··· Text extract ···

I can successfully parse XML data dropped into a directory by using the Spark streaming fileStream
method, and I can write the resulting RDDs out to a text file just fine:
val fStream = {
ssc.fileStream[LongWritable, Text, XmlInputFormat](
WATCHDIR, xmlFilter _, newFilesOnly = false, conf = hadoopConf)
}
fStream.foreachRDD(rdd =>
if (rdd.count() == 0) {
logger.info("No files..")
})
val dStream = fStream.map{ case(x, y) =>
logger.info("Hello from the dStream")
logger.info(y.toString)
scalaxb.fromXML[Music](scala.xml.XML.loadString(y.toString))
}
dStream.foreachRDD(rdd => rdd.saveAsTextFile("file:///tmp/xmlout"))
The trouble is when I want to convert the RDDs to DataFrames in order to either register them as a temp table or saveAsParquetFile
.
This code:
val sqlContext = new SQLContext(sc)
import sqlContext.implicits._
dStream.foreachRDD(rdd => rdd.distinct().toDF().printSchema())
Results in this error:
java.lang.UnsupportedOperationException: Schema for type scalaxb.DataRecord[scala.Any] is not supported
I would have thought that since scalaxb
generates case classes for my records, and that it would be simple for Spark to infer using reflection, and I see this is what it's trying to do, except Spark doesn't support the scalaxb.DataRecord
type. Are there any Spark or Scalaxb experts who have any ideas on how to make the case classes generated by Scalaxb compatible with Spark?
BTW, here are the generated classes from scalaxb:
package generated
case class Song(attributes: Map[String, scalaxb.DataRecord[Any]] = Map()) {
lazy val title = attributes.get("@title") map { _.as[String] }
lazy val length = attributes.get("@length") map { _.as[String] }
}
case class Album(song: Seq[generated.Song] = Nil,
description: String,
attributes: Map[String, scalaxb.DataRecord[Any]] = Map()) {
lazy val title = attributes.get("@title") map { _.as[String] }
}
case class Artist(album: Seq[generated.Album] = Nil,
attributes: Map[String, scalaxb.DataRecord[Any]] = Map()) {
lazy val name = attributes.get("@name") map { _.as[String] }
}
case class Music(artist: Seq[generated.Artist] = Nil)

··· Stored records ···

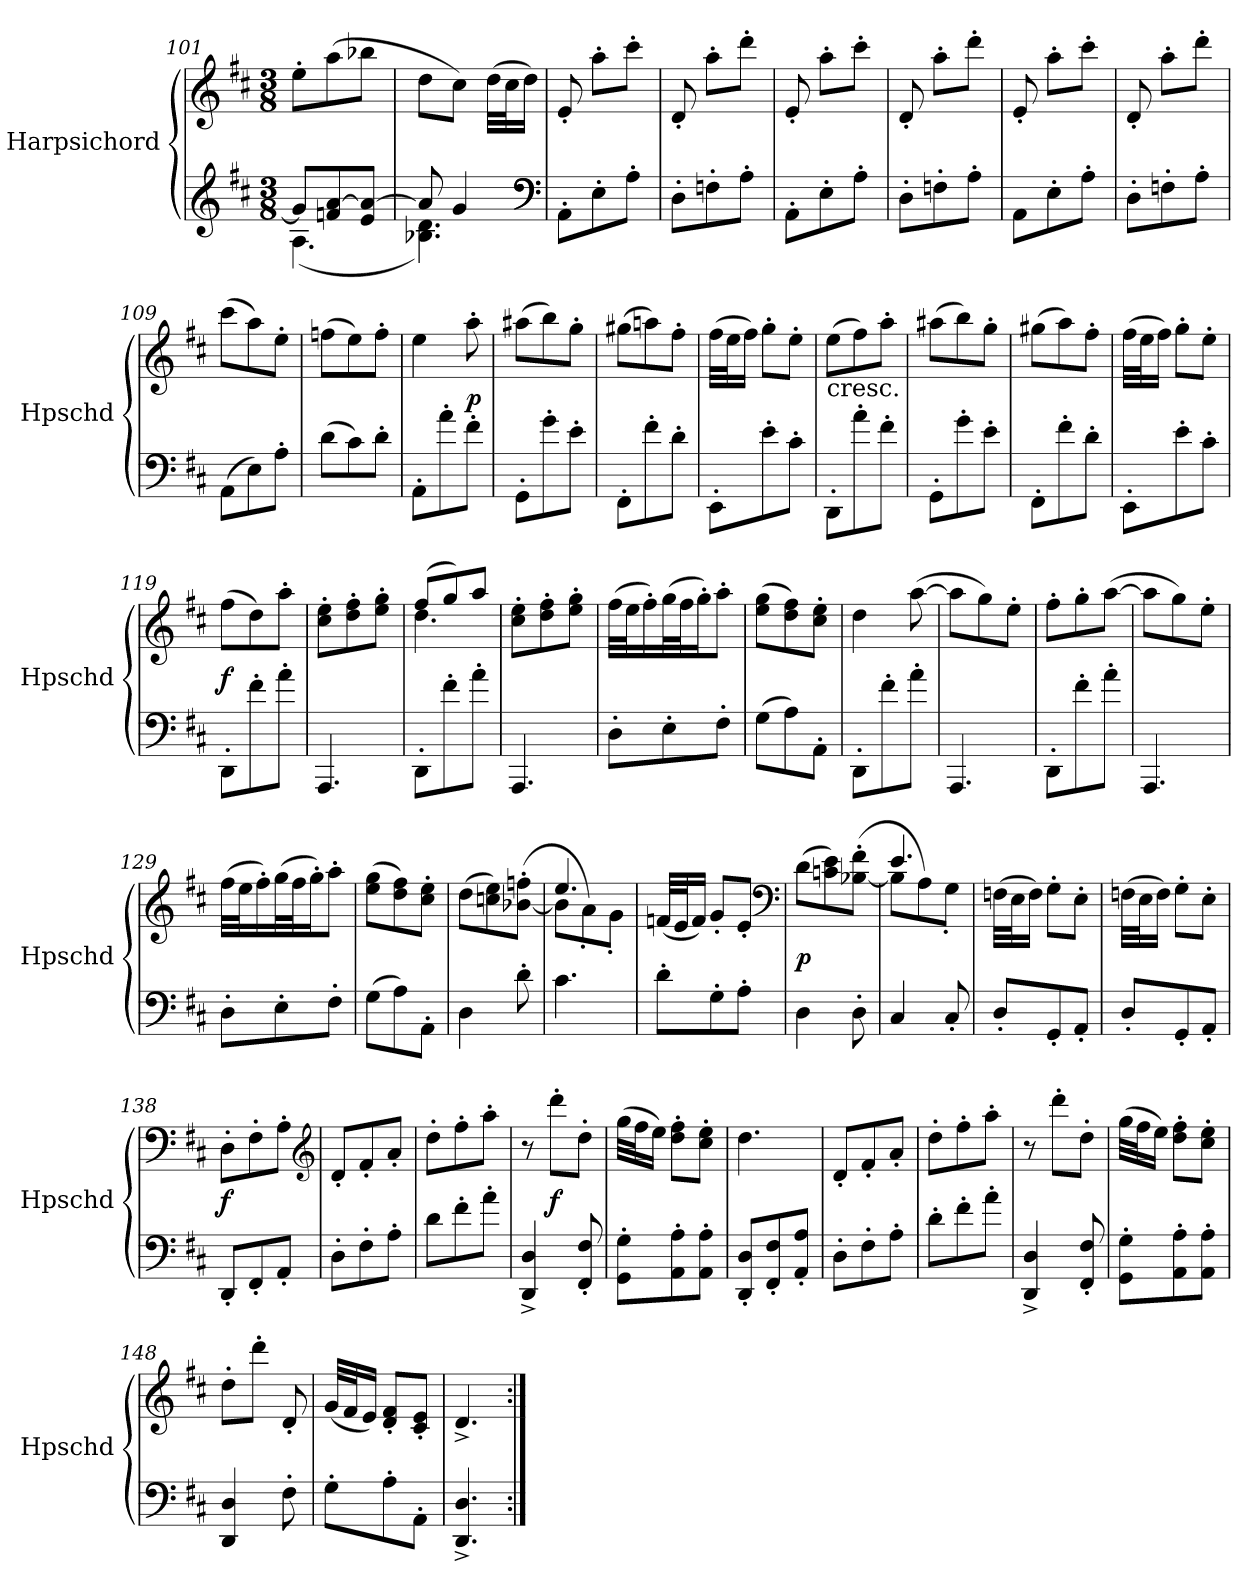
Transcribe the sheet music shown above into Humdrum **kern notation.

**kern	**kern	**dynam
*part1	*part1	*part1
*staff2	*staff1	*staff1/2
*I"Harpsichord	*	*
*I'Hpschd	*	*
*clefG2	*clefG2	*
*k[f#c#]	*k[f#c#]	*
*D:	*D:	*
*M3/8	*M3/8	*
=101	=101	=101
*^	*	*
8g/L]	(4.A\	8ee'\L	.
8fn/ [8a/	.	(8aa\	.
8e/ 8a_/J	.	8bb-X\J	.
=102	=102	=102	=102
8a/]	4.B-X\ 4.d\)	8dd\L	.
4g/	.	8cc#\J)	.
.	.	(32dd\LLL	.
.	.	32cc#\J	.
.	.	16dd\JJ)	.
*v	*v	*	*
*clefF4	*	*
=103	=103	=103
8AA'\L	8e'/	.
8E'\	8aa'\L	.
8A'\J	8ccc#'\J	.
=104	=104	=104
8D'\L	8d'/	.
8Fn'\	8aa'\L	.
8A'\J	8ddd'\J	.
=105	=105	=105
8AA'\L	8e'/	.
8E'\	8aa'\L	.
8A'\J	8ccc#'\J	.
=106	=106	=106
8D'\L	8d'/	.
8Fn'\	8aa'\L	.
8A'\J	8ddd'\J	.
=107	=107	=107
8AA\L	8e'/	.
8E'\	8aa'\L	.
8A'\J	8ccc#'\J	.
=108	=108	=108
8D'\L	8d'/	.
8Fn'\	8aa'\L	.
8A'\J	8ddd'\J	.
=109	=109	=109
(8AA\L	(8ccc#\L	.
8E\)	8aa\)	.
8A'\J	8ee'\J	.
=110	=110	=110
(8d\L	(8ffn\L	.
8c#\)	8ee\)	.
8d'\J	8ff'\J	.
=111	=111	=111
8AA'\L	4ee\	.
8a'\	.	.
8f#'\J	8aa'\	p
=112	=112	=112
8GG'\L	(8aa#X\L	.
8g'\	8bb\)	.
8e'\J	8gg'\J	.
=113	=113	=113
8FF#'\L	(8gg#X\L	.
8f#'\	8aan\)	.
8d'\J	8ff#'\J	.
=114	=114	=114
8EE'\L	(32ff#\LLL	.
.	32ee\J	.
.	16ff#\JJ)	.
8e'\	8gg'\L	.
8c#'\J	8ee'\J	.
=115	=115	=115
!	!LO:TX:c:t=cresc.	!
8DD'\L	(8ee\L	.
8a'\	8ff#\)	.
8f#'\J	8aa'\J	.
=116	=116	=116
8GG'\L	(8aa#X\L	.
8g'\	8bb\)	.
8e'\J	8gg'\J	.
=117	=117	=117
8FF#'\L	(8gg#X\L	.
8f#'\	8aa\)	.
8d'\J	8ff#'\J	.
=118	=118	=118
8EE'\L	(32ff#\LLL	.
.	32ee\J	.
.	16ff#\JJ)	.
8e'\	8gg'\L	.
8c#'\J	8ee'\J	.
=119	=119	=119
8DD'\L	(8ff#\L	f
8f#'\	8dd\)	.
8a'\J	8aa'\J	.
=120	=120	=120
4.AAA/	8cc#'\ 8ee'\L	.
.	8dd'\ 8ff#'\	.
.	8ee'\ 8gg'\J	.
=121	=121	=121
*	*^	*
8DD'\L	(8ff#/L	4.dd\	.
8f#'\	8gg/)	.	.
8a'\J	8aa/J	.	.
*	*v	*v	*
=122	=122	=122
4.AAA/	8cc#'\ 8ee'\L	.
.	8dd'\ 8ff#'\	.
.	8ee'\ 8gg'\J	.
=123	=123	=123
8D'\L	(32ff#\LLL	.
.	32ee\J	.
.	16ff#'\)	.
8E'\	(32gg\L	.
.	32ff#\J	.
.	16gg'\J)	.
8F#'\J	8aa'\J	.
=124	=124	=124
(8G\L	(8ee\ 8gg\L	.
8A\)	8dd\ 8ff#\)	.
8AA'\J	8cc#'\ 8ee'\J	.
=125	=125	=125
8DD'\L	4dd\	.
8f#'\	.	.
8a'\J	([8aa\	.
=126	=126	=126
4.AAA/	8aa\L]	.
.	8gg\)	.
.	8ee'\J	.
=127	=127	=127
8DD'\L	8ff#'\L	.
8f#'\	8gg'\	.
8a'\J	([8aa\J	.
=128	=128	=128
4.AAA/	8aa\L]	.
.	8gg\)	.
.	8ee'\J	.
=129	=129	=129
8D'\L	(32ff#\LLL	.
.	32ee\J	.
.	16ff#'\)	.
8E'\	(32gg\L	.
.	32ff#\J	.
.	16gg'\J)	.
8F#'\J	8aa'\J	.
=130	=130	=130
(8G\L	(8ee\ 8gg\L	.
8A\)	8dd\ 8ff#\)	.
8AA'\J	8cc#'\ 8ee'\J	.
=131	=131	=131
4D\	(8dd\L	.
.	8ccn\ 8ee\)	.
8d'\	([8b-X'\ 8ffn'\J	.
=132	=132	=132
*	*^	*
4.c#\	4.ee/	8b-\L]	.
.	.	8a'\)	.
.	.	8g'\J	.
*	*v	*v	*
=133	=133	=133
8d'\L	(32fn/LLL	.
.	32e/J	.
.	16f/JJ)	.
8G'\	8g'/L	.
8A'\J	8e'/J	.
*	*clefF4	*
=134	=134	=134
4D\	(8d\L	p
.	8cn\ 8e\)	.
8D'\	([8B-X'\ 8f#'\J	.
=135	=135	=135
*	*^	*
4C#/	4.e/	8B-\L]	.
.	.	8A\)	.
8C#'/	.	8G'\J	.
=136	=136	=136	=136
!	!LO:TX:c:t=cresc.	!	!
*	*v	*v	*
8D'/L	(32Fn\LLL	.
.	32E\J	.
.	16F\JJ)	.
8GG'/	8G'\L	.
8AA'/J	8E'\J	.
=137	=137	=137
8D'/L	(32Fn\LLL	.
.	32E\J	.
.	16F\JJ)	.
8GG'/	8G'\L	.
8AA'/J	8E'\J	.
=138	=138	=138
8DD'/L	8D'\L	f
8FF#'/	8F#'\	.
8AA'/J	8A'\J	.
*	*clefG2	*
=139	=139	=139
8D'\L	8d'/L	.
8F#'\	8f#'/	.
8A'\J	8a'/J	.
=140	=140	=140
8d\L	8dd'\L	.
8f#'\	8ff#'\	.
8a'\J	8aa'\J	.
=141	=141	=141
4DD^/ 4D^/	8r	.
.	8ddd'\L	f
8FF#'/ 8F#'/	8dd'\J	.
=142	=142	=142
8GG'\ 8G'\L	(32gg\LLL	.
.	32ff#\J	.
.	16ee\JJ)	.
8AA'\ 8A'\	8dd'\ 8ff#'\L	.
8AA'\ 8A'\J	8cc#'\ 8ee'\J	.
=143	=143	=143
8DD'/ 8D'/L	4.dd\	.
8FF#'/ 8F#'/	.	.
8AA'/ 8A'/J	.	.
=144	=144	=144
8D'\L	8d'/L	.
8F#'\	8f#'/	.
8A'\J	8a'/J	.
=145	=145	=145
8d'\L	8dd'\L	.
8f#'\	8ff#'\	.
8a'\J	8aa'\J	.
=146	=146	=146
4DD^/ 4D^/	8r	.
.	8ddd'\L	.
8FF#'/ 8F#'/	8dd'\J	.
=147	=147	=147
8GG'\ 8G'\L	(32gg\LLL	.
.	32ff#\J	.
.	16ee\JJ)	.
8AA'\ 8A'\	8dd'\ 8ff#'\L	.
8AA'\ 8A'\J	8cc#'\ 8ee'\J	.
=148	=148	=148
4DD/ 4D/	8dd'\L	.
.	8ddd'\J	.
8F#'\	8d'/	.
=149	=149	=149
8G'\L	(32g/LLL	.
.	32f#/J	.
.	16e/JJ)	.
8A'\	8d'/ 8f#'/L	.
8AA'\J	8c#'/ 8e'/J	.
=150	=150	=150
4.DD^/ 4.D^/	4.d^/	.
=:|!	=:|!	=:|!
*-	*-	*-
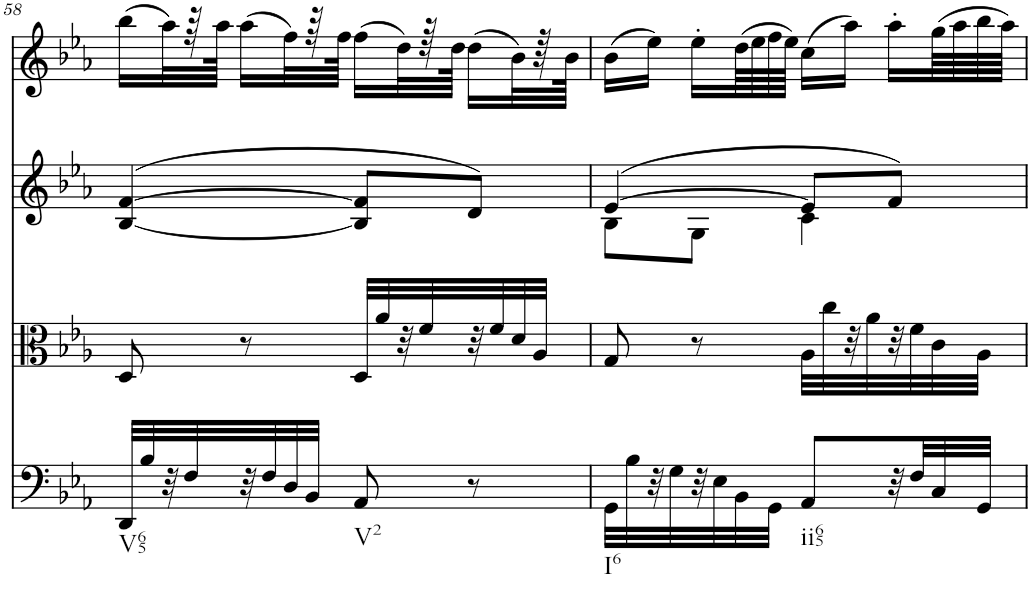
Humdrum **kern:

**kern	**kern	**kern	**kern
*part4	*part3	*part2	*part1
*staff4	*staff3	*staff2	*staff1
*I"Violoncello	*I"Viola	*I"Violin II	*I"Violin I
*I'Vc	*I'Vla	*I'Vln	*I'Vln
!!LO:PB:g=z
*clefC4	*clefC3	*clefG2	*clefG2
*k[b-e-a-]	*k[b-e-a-]	*k[b-e-a-]	*k[b-e-a-]
*E-:	*E-:	*E-:	*E-:
*M2/4	*M2/4	*M2/4	*M2/4
=58	=58	=58	=58
!LO:TX:b:t=V65	!	!	!
32DD/LLL	8D/	(>[4B-/ [4f/	(16bb-\LL
32B-/	.	.	.
32r	.	.	32aa-\L)
32F/	.	.	64r
.	.	.	64aa-\JJJJ
32r	8r	.	(16aa-\LL
32F/	.	.	.
32D/	.	.	32ff\L)
32BB-/JJJ	.	.	64r
.	.	.	64ff\JJJJ
!LO:TX:b:t=V2	!	!	!
8AA-/	32D/LLL	8B-/] 8f/]L	(16ff\LL
.	32a-/	.	.
.	32r	.	32dd\L)
.	32f/	.	64r
.	.	.	64dd\JJJJ
8r	32r	8d/J)	(16dd\LL
.	32f/	.	.
.	32d/	.	32b-\L)
.	32A-/JJJ	.	64r
.	.	.	64b-\JJJJ
=59	=59	=59	=59
*	*	*^	*
!LO:TX:b:t=I6	!	!	!	!
32GG\LLL	8G/	([>4e-/	8B-\L	(16b-\LL
32B-\	.	.	.	.
32r	.	.	.	16ee-\JJ)
32G\	.	.	.	.
32r	8r	.	8G\J	16ee-'\LL
32E-\	.	.	.	.
32BB-\	.	.	.	(64dd\LL
.	.	.	.	64ee-\
32GG\JJJ	.	.	.	64ff\
.	.	.	.	64ee-\JJJJ)
!LO:TX:b:t=ii65	!	!	!	!
8AA-/L	32A-\LLL	8e-/L]	4c\	(16cc\LL
.	32cc\	.	.	.
.	32r	.	.	16aa-\JJ)
.	32a-\	.	.	.
32r	32r	8f/J)	.	16aa-'\LL
32F/	32f\	.	.	.
32C/	32c\	.	.	(64gg\LL
.	.	.	.	64aa-\
32GG/JJJ	32A-\JJJ	.	.	64bb-\
.	.	.	.	64aa-\JJJJ)
*	*	*v	*v	*
=	=	=	=
*-	*-	*-	*-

···

Please rewrite the part of the Spark streaming post that opens with the words containing "logger.info(y.toString)" and closes with "sqlContext = new SQLContext(sc)", swapping "DataFrames" for "Datasets".

logger.info(y.toString)
scalaxb.fromXML[Music](scala.xml.XML.loadString(y.toString))
}
dStream.foreachRDD(rdd => rdd.saveAsTextFile("file:///tmp/xmlout"))
The trouble is when I want to convert the RDDs to Datasets in order to either register them as a temp table or saveAsParquetFile
.
This code:
val sqlContext = new SQLContext(sc)